For regulated environments, these controls help align agentic workflows with audit requirements and reduce the risk of unintended changes or data exposure.

Skills and learning path for professionals

Using Google Antigravity 2.0 effectively requires more than prompt writing. The key competencies are agent design, workflow orchestration, output evaluation, and secure integration with existing tooling.

Professionals looking to formalize these skills may find the following Blockchain Council programs relevant:

  • AI and ML certifications focused on applied model usage and evaluation
  • Developer-focused tracks on building AI applications and integrating APIs
  • Cybersecurity certifications to strengthen secure SDLC practices for AI-assisted coding
  • Cloud and DevOps learning paths to operationalize agent workflows in CI/CD pipelines

Conclusion: What Google Antigravity 2.0 means for AI-assisted software engineering

Google Antigravity 2.0 signals a shift from AI assistance inside the editor toward an end-to-end agentic platform spanning desktop, terminal, and SDK-based automation.

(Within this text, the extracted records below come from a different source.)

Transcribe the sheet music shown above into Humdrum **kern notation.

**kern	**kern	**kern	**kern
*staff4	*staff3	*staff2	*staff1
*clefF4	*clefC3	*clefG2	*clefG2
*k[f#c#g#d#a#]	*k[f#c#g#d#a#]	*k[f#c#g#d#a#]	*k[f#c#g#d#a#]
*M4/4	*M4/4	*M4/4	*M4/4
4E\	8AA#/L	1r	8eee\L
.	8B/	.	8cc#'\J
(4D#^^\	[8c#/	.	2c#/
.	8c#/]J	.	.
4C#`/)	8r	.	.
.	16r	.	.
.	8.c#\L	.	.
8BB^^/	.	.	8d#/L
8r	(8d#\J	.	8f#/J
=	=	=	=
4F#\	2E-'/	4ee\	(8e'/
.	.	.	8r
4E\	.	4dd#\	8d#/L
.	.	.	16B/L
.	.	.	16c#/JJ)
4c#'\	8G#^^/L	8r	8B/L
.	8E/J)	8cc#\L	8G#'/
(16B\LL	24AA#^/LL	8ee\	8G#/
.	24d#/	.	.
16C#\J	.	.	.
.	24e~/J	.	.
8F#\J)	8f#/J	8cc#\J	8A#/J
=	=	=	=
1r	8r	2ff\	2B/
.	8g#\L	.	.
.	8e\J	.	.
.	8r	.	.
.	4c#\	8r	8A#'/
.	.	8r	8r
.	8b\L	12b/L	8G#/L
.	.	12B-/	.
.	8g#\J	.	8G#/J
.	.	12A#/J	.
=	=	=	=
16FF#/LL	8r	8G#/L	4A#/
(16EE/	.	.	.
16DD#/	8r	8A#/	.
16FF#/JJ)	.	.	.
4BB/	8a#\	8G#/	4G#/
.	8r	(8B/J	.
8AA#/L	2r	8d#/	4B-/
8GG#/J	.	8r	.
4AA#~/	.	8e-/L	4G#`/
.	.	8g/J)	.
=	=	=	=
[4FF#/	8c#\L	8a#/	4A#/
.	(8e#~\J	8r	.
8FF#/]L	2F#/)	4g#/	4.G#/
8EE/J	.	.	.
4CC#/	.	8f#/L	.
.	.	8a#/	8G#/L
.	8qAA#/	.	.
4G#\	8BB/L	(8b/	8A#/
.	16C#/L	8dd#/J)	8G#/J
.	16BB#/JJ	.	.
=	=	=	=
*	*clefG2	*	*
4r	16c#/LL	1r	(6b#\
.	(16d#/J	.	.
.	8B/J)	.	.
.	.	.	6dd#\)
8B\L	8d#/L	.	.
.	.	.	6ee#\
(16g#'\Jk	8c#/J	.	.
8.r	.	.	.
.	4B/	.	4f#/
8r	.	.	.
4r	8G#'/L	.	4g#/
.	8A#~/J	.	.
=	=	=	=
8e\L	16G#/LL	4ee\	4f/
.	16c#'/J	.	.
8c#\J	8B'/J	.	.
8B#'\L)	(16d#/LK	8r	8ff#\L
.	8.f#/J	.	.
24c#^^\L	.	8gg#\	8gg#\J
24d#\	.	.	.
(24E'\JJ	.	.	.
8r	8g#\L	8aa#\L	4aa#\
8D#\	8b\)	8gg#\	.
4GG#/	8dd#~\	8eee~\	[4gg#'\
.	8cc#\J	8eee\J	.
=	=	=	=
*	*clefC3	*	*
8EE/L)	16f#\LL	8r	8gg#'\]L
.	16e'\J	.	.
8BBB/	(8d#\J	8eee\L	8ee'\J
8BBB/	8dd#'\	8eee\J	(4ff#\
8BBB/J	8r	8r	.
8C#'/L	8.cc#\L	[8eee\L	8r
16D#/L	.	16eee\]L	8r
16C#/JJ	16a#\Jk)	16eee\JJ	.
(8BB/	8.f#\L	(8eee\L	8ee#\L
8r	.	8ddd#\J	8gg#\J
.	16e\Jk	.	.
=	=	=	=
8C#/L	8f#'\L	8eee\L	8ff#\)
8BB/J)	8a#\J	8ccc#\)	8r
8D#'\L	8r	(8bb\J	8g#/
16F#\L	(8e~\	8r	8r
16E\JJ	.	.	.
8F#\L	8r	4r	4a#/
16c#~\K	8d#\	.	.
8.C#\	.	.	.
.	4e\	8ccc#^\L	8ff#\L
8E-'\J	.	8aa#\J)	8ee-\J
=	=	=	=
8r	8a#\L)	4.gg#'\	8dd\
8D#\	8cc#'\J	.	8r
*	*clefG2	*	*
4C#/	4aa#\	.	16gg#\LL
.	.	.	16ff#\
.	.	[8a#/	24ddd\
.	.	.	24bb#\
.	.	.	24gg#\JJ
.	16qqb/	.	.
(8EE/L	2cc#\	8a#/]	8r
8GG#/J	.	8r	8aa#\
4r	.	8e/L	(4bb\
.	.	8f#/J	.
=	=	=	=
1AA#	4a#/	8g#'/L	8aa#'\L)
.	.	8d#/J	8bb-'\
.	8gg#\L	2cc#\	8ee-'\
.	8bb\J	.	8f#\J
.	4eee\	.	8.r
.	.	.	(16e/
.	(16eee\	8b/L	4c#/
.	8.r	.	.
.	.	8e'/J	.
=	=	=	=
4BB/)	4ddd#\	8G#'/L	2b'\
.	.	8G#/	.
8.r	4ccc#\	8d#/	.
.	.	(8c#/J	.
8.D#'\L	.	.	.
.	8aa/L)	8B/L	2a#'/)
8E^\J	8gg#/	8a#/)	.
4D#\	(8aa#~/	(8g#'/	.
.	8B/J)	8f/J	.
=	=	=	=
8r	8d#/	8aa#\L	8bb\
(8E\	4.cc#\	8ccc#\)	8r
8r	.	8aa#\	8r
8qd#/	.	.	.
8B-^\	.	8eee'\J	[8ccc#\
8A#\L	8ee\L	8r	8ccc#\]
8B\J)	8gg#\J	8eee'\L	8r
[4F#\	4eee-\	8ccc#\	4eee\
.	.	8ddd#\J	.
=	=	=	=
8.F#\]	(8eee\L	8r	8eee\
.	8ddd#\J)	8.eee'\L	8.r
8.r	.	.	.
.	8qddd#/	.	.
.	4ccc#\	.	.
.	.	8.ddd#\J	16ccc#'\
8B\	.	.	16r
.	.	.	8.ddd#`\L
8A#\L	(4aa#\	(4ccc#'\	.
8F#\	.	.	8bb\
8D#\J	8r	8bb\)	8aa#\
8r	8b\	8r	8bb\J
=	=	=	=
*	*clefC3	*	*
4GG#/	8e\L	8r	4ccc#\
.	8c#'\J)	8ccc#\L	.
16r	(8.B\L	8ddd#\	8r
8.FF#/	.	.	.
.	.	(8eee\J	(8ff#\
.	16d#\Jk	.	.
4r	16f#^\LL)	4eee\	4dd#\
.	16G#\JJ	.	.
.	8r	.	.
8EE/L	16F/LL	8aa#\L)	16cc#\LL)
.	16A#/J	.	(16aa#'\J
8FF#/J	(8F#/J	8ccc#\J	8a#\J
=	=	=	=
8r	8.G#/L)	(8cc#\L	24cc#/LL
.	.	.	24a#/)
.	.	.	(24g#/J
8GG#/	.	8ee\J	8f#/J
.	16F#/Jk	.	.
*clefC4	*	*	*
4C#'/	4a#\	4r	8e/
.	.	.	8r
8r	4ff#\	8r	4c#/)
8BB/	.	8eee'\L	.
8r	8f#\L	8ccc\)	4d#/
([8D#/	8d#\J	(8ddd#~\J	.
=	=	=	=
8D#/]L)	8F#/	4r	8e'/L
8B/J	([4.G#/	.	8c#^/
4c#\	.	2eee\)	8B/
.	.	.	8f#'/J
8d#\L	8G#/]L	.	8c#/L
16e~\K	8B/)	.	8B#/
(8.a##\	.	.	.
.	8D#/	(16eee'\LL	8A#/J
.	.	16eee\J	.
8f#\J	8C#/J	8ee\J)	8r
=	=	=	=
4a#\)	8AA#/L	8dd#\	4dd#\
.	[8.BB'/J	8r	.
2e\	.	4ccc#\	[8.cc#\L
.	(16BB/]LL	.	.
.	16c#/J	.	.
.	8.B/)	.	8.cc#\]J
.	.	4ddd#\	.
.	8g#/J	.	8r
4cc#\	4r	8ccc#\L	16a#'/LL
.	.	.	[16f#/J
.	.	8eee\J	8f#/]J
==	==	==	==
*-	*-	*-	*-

With Gemini 3.5 Flash as the default model, Google is prioritizing fast, tool-using multi-step workflows that support parallel agents, scheduled tasks, and deep integrations with AI Studio, Android, Firebase, and Google Cloud.

For developers and organizations, the opportunity lies in higher throughput on routine implementation, testing, and pipeline work, combined with a more cohesive idea-to-production flow within Google's ecosystem. The challenges involve ensuring reliability on complex reasoning tasks, managing cost and usage limits, and implementing governance controls so that agent autonomy remains auditable and secure. Teams that combine strong SDLC discipline with agent orchestration skills are best positioned to extract sustained value from Google Antigravity 2.0.